ERIC Thy heart? Is it thy heart that yields? O thou unparalleled enchanting frame For housing of a strong immortal guest, If man could seize the heart as palpably, The form, the limbs, the substance of this soul! That, that we ask for; all else can be seized So vainly! Walled from ours are other hearts: For if life's barriers twixt our souls were broken, Men would be free and one, earth paradise And the gods live neglected.

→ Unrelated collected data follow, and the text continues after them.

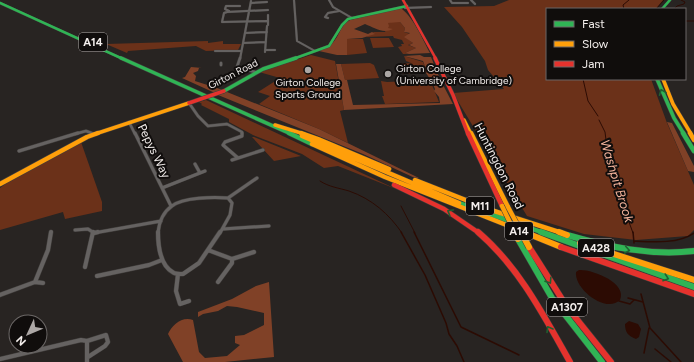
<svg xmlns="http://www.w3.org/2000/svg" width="694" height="362" font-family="Figtree,sans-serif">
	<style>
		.green { fill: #6b3119 }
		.forest { fill: #804127 }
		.water { fill: #2c0b03 }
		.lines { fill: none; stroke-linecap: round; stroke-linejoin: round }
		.stream-far1 { stroke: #2c0b03; stroke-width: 1 }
		.stream { stroke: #2c0b03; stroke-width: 1.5 }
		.street-far3-casing { stroke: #423f3d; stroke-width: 2.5 }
		.street-far2-casing { stroke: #423f3d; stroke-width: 3.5 }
		.street-far1-casing { stroke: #423f3d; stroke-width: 4 }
		.street-casing { stroke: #423f3d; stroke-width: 5 }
		.fast-far3-casing { stroke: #423f3d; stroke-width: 3 }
		.fast-far2-casing { stroke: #423f3d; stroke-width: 4.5 }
		.fast-far1-casing { stroke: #423f3d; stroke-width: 5.5 }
		.fast-casing { stroke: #423f3d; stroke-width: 7 }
		.slow-far2-casing { stroke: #423f3d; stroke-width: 4.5 }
		.slow-far1-casing { stroke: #423f3d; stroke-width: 5.5 }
		.slow-casing { stroke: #423f3d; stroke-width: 7 }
		.jam-far3-casing { stroke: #423f3d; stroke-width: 3 }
		.jam-far2-casing { stroke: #423f3d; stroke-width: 4.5 }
		.jam-far1-casing { stroke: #423f3d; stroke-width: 5.5 }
		.jam-casing { stroke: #423f3d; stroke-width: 7 }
		.street-far3 { stroke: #656261; stroke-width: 2 }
		.street-far2 { stroke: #656261; stroke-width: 2.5 }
		.street-far1 { stroke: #656261; stroke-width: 3 }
		.street { stroke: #656261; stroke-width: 4 }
		.fast-far3 { stroke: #30b455; stroke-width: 2.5 }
		.fast-far2 { stroke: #30b455; stroke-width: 3.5 }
		.fast-far1 { stroke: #30b455; stroke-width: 4.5 }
		.fast { stroke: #30b455; stroke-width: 6 }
		.slow-far2 { stroke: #ff9f0a; stroke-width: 3.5 }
		.slow-far1 { stroke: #ff9f0a; stroke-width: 4.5 }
		.slow { stroke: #ff9f0a; stroke-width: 6 }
		.jam-far3 { stroke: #e5322d; stroke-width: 2.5 }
		.jam-far2 { stroke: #e5322d; stroke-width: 3.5 }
		.jam-far1 { stroke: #e5322d; stroke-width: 4.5 }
		.jam { stroke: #e5322d; stroke-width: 6 }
		.slow-bridge-far1-casing { stroke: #423f3d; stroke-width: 5.5; stroke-linecap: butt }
		.slow-bridge-casing { stroke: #423f3d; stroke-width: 7; stroke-linecap: butt }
		.jam-bridge-casing { stroke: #423f3d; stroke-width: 4.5; stroke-linecap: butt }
		.slow-bridge-far1 { stroke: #ff9f0a; stroke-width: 4.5 }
		.slow-bridge { stroke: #ff9f0a; stroke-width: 6 }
		.jam-bridge { stroke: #e5322d; stroke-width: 3.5 }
		.oneway { stroke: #206030 }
		.poi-dot { fill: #aca7a5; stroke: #100d0c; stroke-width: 1.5 }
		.labels { text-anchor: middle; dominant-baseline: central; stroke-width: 4; stroke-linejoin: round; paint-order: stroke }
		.far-poi-label { font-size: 10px; fill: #f3eeec; stroke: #100d0c; text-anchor: start }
		.far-street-label { font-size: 10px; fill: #f3eeec; stroke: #100d0c }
		.shield { fill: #100d0c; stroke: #afaaa9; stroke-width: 1 }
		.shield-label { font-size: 11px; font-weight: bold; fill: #f3eeec }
		.street-label { font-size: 12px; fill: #f3eeec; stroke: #100d0c }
		.water-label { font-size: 13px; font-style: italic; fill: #f3b39b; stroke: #100d0c }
	</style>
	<rect width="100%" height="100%" fill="#282422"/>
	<path class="green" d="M509,0H663L656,9H547V79H651L667,123L694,185V230L688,236L636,240L584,234L527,216L453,93L504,89L488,70L485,61L462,27L444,7L494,6Z
		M391,22H400L405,28L404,32L410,34L406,38L413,43L408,45L416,48L405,53L409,54H403L398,47L402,46L401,44H404L402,40L394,38L393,36L366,37L374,33L372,32H385L388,23Z
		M370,38H389L394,47L373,48Z
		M347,39H363L367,53L347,55Z
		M208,41V43L223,41V44H241L238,50L206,51L196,46L128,51L127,53L106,44Z
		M311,55L335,61L344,110L340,111L348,143L319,129L259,104L270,96L258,92L280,78L259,72Z
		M404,56L423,62L427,72L403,74L399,64L411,63L406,61Z
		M370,63L374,65L379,78L345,80L341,64Z
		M430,80L439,102L385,104L382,96H384L381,81L387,82Z
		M206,100L396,189L338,166L324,168L302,154L253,135L229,122V119L201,105L202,104L199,102Z
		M252,137H254L301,156L274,161Z
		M81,142L102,202V211L65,219L63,212L0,230V188L12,179Z"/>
	<path class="forest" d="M400,8C412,14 424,42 430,53L409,54L405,53L416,48L409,45L413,43L404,37L410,33L404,32L405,28L400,22L388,23L389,26L388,28L393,29C383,34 375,28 365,24L354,29L368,34L372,32L375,34L362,38L347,39V55H337L319,51C343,42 335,29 350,20Z
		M420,55L424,57H431L440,79H430L426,73L427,72L423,61L404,56Z
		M336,64H341L345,80H347L353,105L440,103L439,97L434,91L435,89L433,84L442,83L453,104L344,110Z
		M191,67L202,68H199L198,71L193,73L196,76L195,81L223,90L215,93L182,78L185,77Z
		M227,92L319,129L419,178L417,179L363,154L218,95Z
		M667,122L672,123L694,166V172L688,171Z
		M269,282L274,357L225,362H183L168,334C172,325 182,316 193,320L199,352L205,358L227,356L240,345L235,343V336L244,335L264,325V313L237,307L227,306L218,311L203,314L198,317V312L232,299L256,286Z"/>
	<path class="water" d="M579,270C592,269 628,283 620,300C606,314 574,289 576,272Z
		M629,321L638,324L641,329L639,337L636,339C628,336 625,332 625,324Z"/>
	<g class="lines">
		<path class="stream-far1" d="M624,9L623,5L629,0
			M656,9L664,0
			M674,9L677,6L684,4L685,2L681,0
			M685,21H694
			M583,79L588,101L598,116
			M599,120L605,132L608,156L618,192L633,233
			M320,181C329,187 339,188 349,191C372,199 389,214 402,233
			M401,206L415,233"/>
		<path class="stream" d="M401,232L425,275L446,323L449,334L457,346L464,362
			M414,232L461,327L519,355
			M633,232L634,243
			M634,241C653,242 678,244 694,233
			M641,294L650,328L681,362
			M628,298L643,302
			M619,301L630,304L634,300
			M655,349L671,362
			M644,353L649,328"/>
		<defs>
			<path id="street-far3" d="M294,0L297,41L315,51
				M329,0L333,7L352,18
				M450,0L452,3H468
				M471,0L475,4
				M251,3L267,2
				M405,8L431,7
				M229,11L225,9L226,6H240
				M268,15V25
				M328,18L325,17L328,13L339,11
				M267,21L222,22L224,13L227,12L268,10
				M245,33L267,32
				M243,43L266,42
				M265,50H275
				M215,51H241
				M265,52L267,26
				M240,59L251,1"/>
			<path id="street-far2" d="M240,58L237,67L255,72
				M221,63V65
				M189,103L198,116L208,126L227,124L242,132V134
				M129,122L135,134
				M75,134L86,131L94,134"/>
			<path id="street-far1" d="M135,133L171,206
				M19,151L78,133
				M238,158L223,145L225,142L242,136V133
				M232,160L263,150
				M195,164L200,173
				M162,188L205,171
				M228,198L257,178
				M223,229L269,226
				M75,230L88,229L94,233
				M94,233L161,221
				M158,233C159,223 163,212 172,206C183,197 214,197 228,198L232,203L230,215L220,233"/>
			<path id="street" d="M158,232C158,245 160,266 174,273C176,274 181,274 183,274L199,263L220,232
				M94,233L98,232
				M208,250L232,259L254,252
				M85,267L93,232
				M178,274L176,291L180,304L189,301
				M97,276L149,265L162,260
				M35,282L43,283
				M218,282L232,263V259
				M0,295L35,282L48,250L51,232
				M87,341V362
				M0,359L81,340L87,341L106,335L108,342L105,346L88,357"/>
			<path id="fast-far3" d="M0,3L123,59
				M662,9L670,0
				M293,59L329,46L342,25L348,19L407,6"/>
			<path id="fast-far2" d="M121,58L291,134
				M657,79L674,118L684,134
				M224,91L263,69L296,58"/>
			<path id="fast-far1" d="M289,133L312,144
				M683,133L694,151
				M459,203L544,233"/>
			<path id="fast" d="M541,232L694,287
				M567,235C609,247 650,256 694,251
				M518,239L552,298L602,362"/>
			<path id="slow-far2" d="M663,79L673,104L691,134
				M464,120L471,134
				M275,125L304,134
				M95,134L189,103"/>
			<path id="slow-far1" d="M301,133L318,139L389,169
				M471,133L508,207
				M690,133L694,140
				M302,136L459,203
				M312,144L385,177L527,233
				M415,180L491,210L562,233
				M0,184L87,137L98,133"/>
			<path id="slow" d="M524,232L561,247
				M559,232L567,235
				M580,243L694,280"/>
			<path id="jam-far3" d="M403,0L436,59"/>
			<path id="jam-far2" d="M435,58L453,95L468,134"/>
			<path id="jam-far1" d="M468,133L502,206
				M394,185L444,209L479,233"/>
			<path id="jam" d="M478,232C519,267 544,316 570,362
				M529,247L567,307L611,362
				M561,247L694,294"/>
		</defs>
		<use href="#street-far3" class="street-far3-casing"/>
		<use href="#street-far2" class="street-far2-casing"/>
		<use href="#street-far1" class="street-far1-casing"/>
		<use href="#street" class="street-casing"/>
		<use href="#fast-far3" class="fast-far3-casing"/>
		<use href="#fast-far2" class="fast-far2-casing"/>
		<use href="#fast-far1" class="fast-far1-casing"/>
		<use href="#fast" class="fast-casing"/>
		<use href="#slow-far2" class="slow-far2-casing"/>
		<use href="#slow-far1" class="slow-far1-casing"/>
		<use href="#slow" class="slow-casing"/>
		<use href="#jam-far3" class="jam-far3-casing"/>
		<use href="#jam-far2" class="jam-far2-casing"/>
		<use href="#jam-far1" class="jam-far1-casing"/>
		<use href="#jam" class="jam-casing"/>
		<use href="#street-far3" class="street-far3"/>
		<use href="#street-far2" class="street-far2"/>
		<use href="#street-far1" class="street-far1"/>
		<use href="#street" class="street"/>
		<use href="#fast-far3" class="fast-far3"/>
		<use href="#fast-far2" class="fast-far2"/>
		<use href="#fast-far1" class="fast-far1"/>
		<use href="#fast" class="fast"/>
		<use href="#slow-far2" class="slow-far2"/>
		<use href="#slow-far1" class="slow-far1"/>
		<use href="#slow" class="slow"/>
		<use href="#jam-far3" class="jam-far3"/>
		<use href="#jam-far2" class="jam-far2"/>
		<use href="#jam-far1" class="jam-far1"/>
		<use href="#jam" class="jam"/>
		<defs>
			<path id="slow-bridge-far1" d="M502,206L515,233
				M508,207L522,233"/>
			<path id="slow-bridge" d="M515,232L518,239
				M521,232L529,247"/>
			<path id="jam-bridge" d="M189,103L224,91"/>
		</defs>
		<use href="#slow-bridge-far1" class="slow-bridge-far1-casing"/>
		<use href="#slow-bridge" class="slow-bridge-casing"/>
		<use href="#jam-bridge" class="jam-bridge-casing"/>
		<use href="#slow-bridge-far1" class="slow-bridge-far1"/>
		<use href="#slow-bridge" class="slow-bridge"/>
		<use href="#jam-bridge" class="jam-bridge"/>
	</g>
	<defs><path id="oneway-chevron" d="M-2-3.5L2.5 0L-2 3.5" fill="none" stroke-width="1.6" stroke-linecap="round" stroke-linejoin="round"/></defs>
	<g class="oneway">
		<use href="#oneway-chevron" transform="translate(662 92) rotate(-112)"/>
		<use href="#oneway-chevron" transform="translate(450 212) rotate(-150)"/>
		<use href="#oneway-chevron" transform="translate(627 250) rotate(10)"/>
		<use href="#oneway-chevron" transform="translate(666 278) rotate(19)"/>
		<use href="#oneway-chevron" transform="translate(549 281) rotate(57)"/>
		<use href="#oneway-chevron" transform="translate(549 329) rotate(-121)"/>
	</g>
	<g class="poi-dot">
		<circle cx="308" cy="70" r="4"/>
		<circle cx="388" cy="74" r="4"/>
	</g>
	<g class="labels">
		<g class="far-poi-label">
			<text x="396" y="68">Girton College<tspan x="396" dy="12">(University of Cambridge)</tspan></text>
			<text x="308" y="82" text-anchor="middle">Girton College<tspan x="308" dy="12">Sports Ground</tspan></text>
		</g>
		<g class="far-street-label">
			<text transform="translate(233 74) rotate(-27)">Girton Road</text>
		</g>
		<g class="shield">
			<rect x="79" y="33" width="28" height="18" rx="3"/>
			<rect x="466" y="197" width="28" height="18" rx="3"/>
			<rect x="505" y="222" width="28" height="18" rx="3"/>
			<rect x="578" y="239" width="36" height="18" rx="3"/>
			<rect x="547" y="298" width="40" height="18" rx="3"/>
		</g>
		<g class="shield-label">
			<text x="93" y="42">A14</text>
			<text x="480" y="206">M11</text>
			<text x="519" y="231">A14</text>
			<text x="596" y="248">A428</text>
			<text x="567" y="307">A1307</text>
		</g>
		<g class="street-label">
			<text transform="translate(154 151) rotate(64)">Pepys Way</text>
			<text transform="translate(499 166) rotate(63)">Huntingdon Road</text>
		</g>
		<g class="water-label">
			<text transform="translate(617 181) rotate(73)">Washpit Brook</text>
		</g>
	</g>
	<rect x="546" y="8" width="140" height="72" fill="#100d0c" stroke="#6b6766"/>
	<rect x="554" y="21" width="20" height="6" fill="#30b455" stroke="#6b6766"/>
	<text x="582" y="28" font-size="12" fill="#f3eeec">Fast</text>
	<rect x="554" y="41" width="20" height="6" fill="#ff9f0a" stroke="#6b6766"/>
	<text x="582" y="48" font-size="12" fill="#f3eeec">Slow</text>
	<rect x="554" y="61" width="20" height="6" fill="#e5322d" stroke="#6b6766"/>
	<text x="582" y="68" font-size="12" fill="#f3eeec">Jam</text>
	<g transform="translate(28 334) rotate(226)"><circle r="19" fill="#100d0c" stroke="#6b6766"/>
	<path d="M0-3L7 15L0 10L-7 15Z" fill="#aca7a5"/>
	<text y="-6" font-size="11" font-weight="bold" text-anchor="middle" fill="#f3eeec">N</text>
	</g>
</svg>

ASLAUG This heart of mine? Purchase it richly, for it is for sale.
ERIC Yes, speak.
ASLAUG With love; I meant no more.
Page – 557 ERIC With love? Thou namest lightly a tremendous word. If thou hadst known this mightiest thing on earth And named it, should it not have upon thy lips So moving an impulsion for a man That he would barter worlds to hear it once? Words are but ghosts unless they speak the heart.
ASLAUG I have yielded.
ERIC Then tonight. Thou shak'st?
ASLAUG There is A trouble in my blood. I do not shake.
ERIC Thou heardst me?
ASLAUG Not tonight. Thou art too swift, Too sudden.

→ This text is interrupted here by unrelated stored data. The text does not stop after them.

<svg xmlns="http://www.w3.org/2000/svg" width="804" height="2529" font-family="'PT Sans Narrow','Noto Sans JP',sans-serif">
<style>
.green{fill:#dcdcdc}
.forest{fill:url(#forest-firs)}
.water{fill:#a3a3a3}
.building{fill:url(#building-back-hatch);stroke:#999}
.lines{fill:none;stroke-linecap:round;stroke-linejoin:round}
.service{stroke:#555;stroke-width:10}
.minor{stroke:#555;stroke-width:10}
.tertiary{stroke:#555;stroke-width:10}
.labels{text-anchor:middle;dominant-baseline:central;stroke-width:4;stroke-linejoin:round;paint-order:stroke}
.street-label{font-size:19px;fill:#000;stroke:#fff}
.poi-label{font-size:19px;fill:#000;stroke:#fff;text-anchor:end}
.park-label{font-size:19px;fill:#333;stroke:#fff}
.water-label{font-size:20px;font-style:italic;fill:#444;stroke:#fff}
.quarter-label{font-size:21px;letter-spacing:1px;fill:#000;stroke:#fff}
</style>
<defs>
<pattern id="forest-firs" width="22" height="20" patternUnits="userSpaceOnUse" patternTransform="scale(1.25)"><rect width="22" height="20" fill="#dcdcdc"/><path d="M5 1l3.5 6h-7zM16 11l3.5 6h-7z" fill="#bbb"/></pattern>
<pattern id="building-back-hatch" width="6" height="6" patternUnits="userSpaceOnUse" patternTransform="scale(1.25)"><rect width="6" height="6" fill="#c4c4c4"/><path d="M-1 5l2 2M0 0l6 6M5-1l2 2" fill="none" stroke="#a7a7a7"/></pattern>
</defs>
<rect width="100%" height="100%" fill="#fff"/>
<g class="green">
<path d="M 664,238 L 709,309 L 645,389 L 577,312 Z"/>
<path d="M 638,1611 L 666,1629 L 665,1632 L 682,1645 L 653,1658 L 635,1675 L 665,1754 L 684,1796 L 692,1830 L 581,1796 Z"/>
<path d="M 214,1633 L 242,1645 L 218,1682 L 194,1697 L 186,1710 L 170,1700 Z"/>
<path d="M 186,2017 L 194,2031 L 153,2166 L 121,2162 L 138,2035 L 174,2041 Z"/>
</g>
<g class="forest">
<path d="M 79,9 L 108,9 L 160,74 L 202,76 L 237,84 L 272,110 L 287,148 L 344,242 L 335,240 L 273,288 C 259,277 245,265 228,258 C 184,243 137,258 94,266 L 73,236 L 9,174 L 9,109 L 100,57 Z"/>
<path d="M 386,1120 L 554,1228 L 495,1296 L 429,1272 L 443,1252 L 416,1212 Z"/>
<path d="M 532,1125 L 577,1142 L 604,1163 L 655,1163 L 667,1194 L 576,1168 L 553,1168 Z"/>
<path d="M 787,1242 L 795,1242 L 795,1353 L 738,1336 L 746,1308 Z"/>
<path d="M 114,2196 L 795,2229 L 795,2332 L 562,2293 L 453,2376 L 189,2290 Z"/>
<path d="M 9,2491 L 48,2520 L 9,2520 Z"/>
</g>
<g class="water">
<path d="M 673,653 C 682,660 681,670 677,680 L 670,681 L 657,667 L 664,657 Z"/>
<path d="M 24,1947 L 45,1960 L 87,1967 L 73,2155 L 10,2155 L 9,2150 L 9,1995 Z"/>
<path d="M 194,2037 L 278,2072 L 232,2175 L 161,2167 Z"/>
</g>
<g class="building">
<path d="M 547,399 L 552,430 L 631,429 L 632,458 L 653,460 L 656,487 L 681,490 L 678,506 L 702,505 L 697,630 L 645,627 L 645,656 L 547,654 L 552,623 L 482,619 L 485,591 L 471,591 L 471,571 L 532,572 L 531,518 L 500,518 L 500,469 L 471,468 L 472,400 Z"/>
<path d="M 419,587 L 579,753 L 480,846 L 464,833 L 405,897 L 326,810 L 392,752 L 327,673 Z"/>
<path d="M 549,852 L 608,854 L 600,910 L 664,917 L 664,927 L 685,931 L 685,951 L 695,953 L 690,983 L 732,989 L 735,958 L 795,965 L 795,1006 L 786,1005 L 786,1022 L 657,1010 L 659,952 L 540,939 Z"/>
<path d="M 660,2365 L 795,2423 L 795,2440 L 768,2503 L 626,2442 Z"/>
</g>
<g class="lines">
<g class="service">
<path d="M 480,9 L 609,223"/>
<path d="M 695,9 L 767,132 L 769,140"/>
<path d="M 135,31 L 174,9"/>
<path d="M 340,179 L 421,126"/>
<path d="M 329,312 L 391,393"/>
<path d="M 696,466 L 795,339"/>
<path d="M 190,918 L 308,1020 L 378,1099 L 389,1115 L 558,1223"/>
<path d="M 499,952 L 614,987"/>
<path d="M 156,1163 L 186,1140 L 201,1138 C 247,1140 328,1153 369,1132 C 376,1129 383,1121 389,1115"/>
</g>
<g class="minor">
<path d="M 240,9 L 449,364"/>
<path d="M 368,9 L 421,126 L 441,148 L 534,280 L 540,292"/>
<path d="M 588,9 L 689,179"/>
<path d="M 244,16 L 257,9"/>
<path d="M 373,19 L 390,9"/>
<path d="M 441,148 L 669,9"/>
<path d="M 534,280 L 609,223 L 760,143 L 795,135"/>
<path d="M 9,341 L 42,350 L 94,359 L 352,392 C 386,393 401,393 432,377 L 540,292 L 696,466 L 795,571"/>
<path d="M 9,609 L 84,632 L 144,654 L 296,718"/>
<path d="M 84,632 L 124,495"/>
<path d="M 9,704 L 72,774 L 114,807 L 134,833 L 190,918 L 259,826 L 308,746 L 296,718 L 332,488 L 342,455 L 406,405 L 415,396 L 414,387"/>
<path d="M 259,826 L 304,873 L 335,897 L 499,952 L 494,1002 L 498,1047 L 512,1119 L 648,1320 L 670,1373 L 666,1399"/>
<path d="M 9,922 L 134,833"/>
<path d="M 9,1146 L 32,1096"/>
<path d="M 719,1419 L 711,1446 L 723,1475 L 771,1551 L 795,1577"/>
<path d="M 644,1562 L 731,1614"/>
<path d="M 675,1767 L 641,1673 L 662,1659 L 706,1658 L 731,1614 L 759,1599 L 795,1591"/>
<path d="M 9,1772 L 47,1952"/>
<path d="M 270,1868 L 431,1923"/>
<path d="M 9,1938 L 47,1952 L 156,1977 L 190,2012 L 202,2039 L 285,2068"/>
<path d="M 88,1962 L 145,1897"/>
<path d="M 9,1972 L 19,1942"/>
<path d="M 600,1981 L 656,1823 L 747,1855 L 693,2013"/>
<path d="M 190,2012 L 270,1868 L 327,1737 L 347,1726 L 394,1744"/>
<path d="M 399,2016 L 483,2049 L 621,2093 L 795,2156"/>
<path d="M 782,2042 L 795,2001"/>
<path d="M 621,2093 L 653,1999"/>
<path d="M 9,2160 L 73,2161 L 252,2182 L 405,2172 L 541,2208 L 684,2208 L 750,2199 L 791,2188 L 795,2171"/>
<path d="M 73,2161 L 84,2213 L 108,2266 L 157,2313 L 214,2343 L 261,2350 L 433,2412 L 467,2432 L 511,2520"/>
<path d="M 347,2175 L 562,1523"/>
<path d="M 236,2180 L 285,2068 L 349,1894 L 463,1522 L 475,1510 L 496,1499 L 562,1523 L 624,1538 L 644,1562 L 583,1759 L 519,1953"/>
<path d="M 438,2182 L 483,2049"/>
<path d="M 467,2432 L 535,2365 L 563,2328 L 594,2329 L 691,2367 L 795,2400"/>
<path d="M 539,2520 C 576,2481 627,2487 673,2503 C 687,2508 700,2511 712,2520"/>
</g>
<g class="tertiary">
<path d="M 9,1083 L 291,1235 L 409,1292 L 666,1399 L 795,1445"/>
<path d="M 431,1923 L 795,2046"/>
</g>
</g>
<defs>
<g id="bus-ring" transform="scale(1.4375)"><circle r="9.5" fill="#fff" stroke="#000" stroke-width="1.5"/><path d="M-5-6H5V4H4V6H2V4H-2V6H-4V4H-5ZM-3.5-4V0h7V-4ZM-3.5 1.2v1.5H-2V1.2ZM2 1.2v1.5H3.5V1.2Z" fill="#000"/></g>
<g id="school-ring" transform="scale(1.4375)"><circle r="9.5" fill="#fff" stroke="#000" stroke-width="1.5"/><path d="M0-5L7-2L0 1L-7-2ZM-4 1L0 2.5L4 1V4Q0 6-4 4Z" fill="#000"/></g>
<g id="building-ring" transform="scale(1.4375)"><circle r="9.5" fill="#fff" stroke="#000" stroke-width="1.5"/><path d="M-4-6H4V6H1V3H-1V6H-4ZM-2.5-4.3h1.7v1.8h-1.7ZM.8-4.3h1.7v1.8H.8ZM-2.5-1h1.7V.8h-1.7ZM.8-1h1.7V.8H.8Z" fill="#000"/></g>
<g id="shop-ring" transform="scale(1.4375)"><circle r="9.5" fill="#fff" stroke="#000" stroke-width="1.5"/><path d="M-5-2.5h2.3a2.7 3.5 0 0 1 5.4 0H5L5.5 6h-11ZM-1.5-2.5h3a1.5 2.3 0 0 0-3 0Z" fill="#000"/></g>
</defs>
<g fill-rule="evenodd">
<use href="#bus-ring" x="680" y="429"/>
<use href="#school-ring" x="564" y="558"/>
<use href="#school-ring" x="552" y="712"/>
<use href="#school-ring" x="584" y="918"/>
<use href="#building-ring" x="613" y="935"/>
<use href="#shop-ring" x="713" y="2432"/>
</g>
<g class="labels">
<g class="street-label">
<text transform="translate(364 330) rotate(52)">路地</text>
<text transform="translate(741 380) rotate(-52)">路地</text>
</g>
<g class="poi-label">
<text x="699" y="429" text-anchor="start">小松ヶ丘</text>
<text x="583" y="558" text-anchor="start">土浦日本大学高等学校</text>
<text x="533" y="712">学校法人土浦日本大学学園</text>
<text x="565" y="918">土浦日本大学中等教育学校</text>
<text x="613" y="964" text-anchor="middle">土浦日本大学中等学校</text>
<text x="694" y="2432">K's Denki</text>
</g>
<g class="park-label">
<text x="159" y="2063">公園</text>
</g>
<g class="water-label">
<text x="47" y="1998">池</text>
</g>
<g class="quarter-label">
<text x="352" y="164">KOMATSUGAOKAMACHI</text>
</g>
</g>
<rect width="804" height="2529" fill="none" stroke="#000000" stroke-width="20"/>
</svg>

ERIC Thou hast had leisure to consult Thy comrade smaller, subtler than thyself? Better hadst thou chosen candour and thy frank soul Consulted, not a guile by others breathed.
ASLAUG What guile, who give all for an equal price? Thou giv'st thy blood of rubies; I my life. Page – 558 ERIC Thou hast not chosen then to understand.
ASLAUG Because I sell myself, yet keep my pride?
ERIC Thou shalt keep nothing that I choose to take. I see a tyranny I will delight in And force a oneness; I will violently Compel the goddess that thou art. But I know What soul is lodged within thee, thou as yet Ignorest mine. I still hold in my strength, Though it hungers like a lion for the leap, And give thee time once more; misuse it not. Beware, provoke not the fierce god too much; Have dread of his flame round thee.
ASLAUG (alone) Odin and Freya, you have snares! But see, I have not thrown the dagger from my heart, But clutch it still. How strange that look and tone, That things of a corporeal potency Not only travel coursing through the nerves But seem to touch the seated soul within! It was a moment's wave, for it has passed And the high purpose in my soul lives on Unconquerably intending to fulfil.